L’ordonnance Macron a réduit la base de calcul

Les débats sont aujourd’hui clos sur la base de calcul applicable. Alors que le Code du travail mentionne la masse salariale brute, la Cour de cassation avait fini en 2011 par donner raison aux comités qui entendaient retenir le compte 641 du Plan comptable général et non la déclaration annuelle des salaires (DADS). Cette assiette était plus large puisqu’elle intègre les salaires et appointements, les congés payés, les primes et gratifications, les  indemnités et avantages divers, autant de rubriques qui comportent des sous-groupes comme les indemnités de rupture du contrat de travail ou les remboursements de frais.
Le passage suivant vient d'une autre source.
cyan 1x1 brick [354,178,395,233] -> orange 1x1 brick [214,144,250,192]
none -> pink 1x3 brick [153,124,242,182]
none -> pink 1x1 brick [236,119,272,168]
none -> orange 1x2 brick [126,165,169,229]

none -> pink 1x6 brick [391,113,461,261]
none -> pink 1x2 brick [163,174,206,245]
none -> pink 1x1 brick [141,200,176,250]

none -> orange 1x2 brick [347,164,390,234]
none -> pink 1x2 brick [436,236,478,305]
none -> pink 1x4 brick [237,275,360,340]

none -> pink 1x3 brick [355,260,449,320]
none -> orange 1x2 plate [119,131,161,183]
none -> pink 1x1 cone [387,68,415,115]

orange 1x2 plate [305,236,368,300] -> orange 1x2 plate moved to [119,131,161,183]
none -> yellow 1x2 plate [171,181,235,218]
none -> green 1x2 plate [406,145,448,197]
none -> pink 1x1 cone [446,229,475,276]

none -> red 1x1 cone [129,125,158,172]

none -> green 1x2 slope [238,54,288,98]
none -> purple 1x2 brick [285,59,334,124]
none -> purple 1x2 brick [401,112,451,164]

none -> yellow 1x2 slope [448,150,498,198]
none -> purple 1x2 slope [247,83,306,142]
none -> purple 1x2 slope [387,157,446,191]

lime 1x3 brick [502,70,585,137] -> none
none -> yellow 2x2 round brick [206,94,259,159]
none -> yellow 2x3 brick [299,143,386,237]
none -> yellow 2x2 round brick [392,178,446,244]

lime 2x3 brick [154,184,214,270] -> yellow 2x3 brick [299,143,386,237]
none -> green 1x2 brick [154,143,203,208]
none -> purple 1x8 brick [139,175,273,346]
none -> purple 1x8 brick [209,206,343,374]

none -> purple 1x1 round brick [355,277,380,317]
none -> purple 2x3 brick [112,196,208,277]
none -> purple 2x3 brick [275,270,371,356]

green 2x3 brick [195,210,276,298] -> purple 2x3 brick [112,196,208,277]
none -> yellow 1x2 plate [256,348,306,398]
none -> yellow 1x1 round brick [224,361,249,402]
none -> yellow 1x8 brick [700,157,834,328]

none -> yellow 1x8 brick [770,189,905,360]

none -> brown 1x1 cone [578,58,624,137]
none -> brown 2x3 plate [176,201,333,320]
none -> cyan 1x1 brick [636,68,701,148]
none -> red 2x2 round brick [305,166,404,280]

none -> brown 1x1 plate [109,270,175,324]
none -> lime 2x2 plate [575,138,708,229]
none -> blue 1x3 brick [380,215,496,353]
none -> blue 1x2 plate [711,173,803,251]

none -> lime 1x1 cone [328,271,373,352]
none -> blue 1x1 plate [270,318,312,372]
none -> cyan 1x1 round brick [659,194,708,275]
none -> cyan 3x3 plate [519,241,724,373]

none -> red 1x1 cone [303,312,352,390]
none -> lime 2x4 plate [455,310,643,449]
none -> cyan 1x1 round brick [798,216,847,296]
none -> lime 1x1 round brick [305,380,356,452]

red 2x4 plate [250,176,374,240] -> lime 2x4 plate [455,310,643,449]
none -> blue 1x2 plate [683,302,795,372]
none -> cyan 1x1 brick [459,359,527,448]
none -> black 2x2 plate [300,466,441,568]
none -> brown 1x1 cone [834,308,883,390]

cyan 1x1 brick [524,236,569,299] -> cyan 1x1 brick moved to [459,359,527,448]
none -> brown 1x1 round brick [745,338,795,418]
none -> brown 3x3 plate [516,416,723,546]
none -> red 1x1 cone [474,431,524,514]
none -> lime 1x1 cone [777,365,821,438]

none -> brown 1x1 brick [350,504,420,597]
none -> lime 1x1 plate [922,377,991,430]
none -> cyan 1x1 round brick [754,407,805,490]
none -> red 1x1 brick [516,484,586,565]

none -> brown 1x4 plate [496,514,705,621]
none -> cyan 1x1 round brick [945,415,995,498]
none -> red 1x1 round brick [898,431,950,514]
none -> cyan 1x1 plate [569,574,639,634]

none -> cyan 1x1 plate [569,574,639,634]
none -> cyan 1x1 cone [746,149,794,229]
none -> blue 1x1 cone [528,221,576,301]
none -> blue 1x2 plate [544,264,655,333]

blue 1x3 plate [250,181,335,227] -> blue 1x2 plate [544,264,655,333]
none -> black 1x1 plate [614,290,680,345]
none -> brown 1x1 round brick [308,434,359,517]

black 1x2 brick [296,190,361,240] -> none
D’autres jurisprudences ont suivi avec, pour effet, de restreindre cette assiette, excluant tour à tour la rémunération du mandat social du dirigeant non salarié, les remboursements de frais réels, les indemnités de rupture du contrat de travail autres que les indemnités légales et conventionnelles de licenciement, de préavis et de retraite, les indemnités transactionnelles. En revanche, le calcul jusqu’en 2017 comprenait notamment les indemnités compensatrices de congés payés, les indemnités légales ou conventionnelles de licenciement et les gratifications versées aux stagiaires.

Suivant le projet d’ordonnance à l’été 2017, la Cour de cassation a fait machine arrière pour considérer que, sauf engagement plus favorable, la masse salariale servant au calcul des subventions du comité s’entendrait uniquement de la masse salariale brute constituée par l’ensemble des gains et rémunérations soumis à cotisations de sécurité sociale en application de l’article L. 242-1 du Code de la Sécurité sociale. L’ordonnance est passée et la loi de ratification de mars 2018 l’a confirmée : la nouvelle définition correspond désormais à la masse salariale assise sur les déclarations sociales nominatives (DSN anciennement DADS). Précisons encore que les primes d’intéressement sont également exclues car elles n’ont pas le caractère de rémunération. Observons tout de même que la Cour de cassation s’est alignée bien rapidement sur le projet d’ordonnance pour restreindre les moyens des comités quand, dans le même temps, celui de fonctionnement doit supporter les moyens financiers du CHSCT disparu et cofinancer de nombreuses expertises.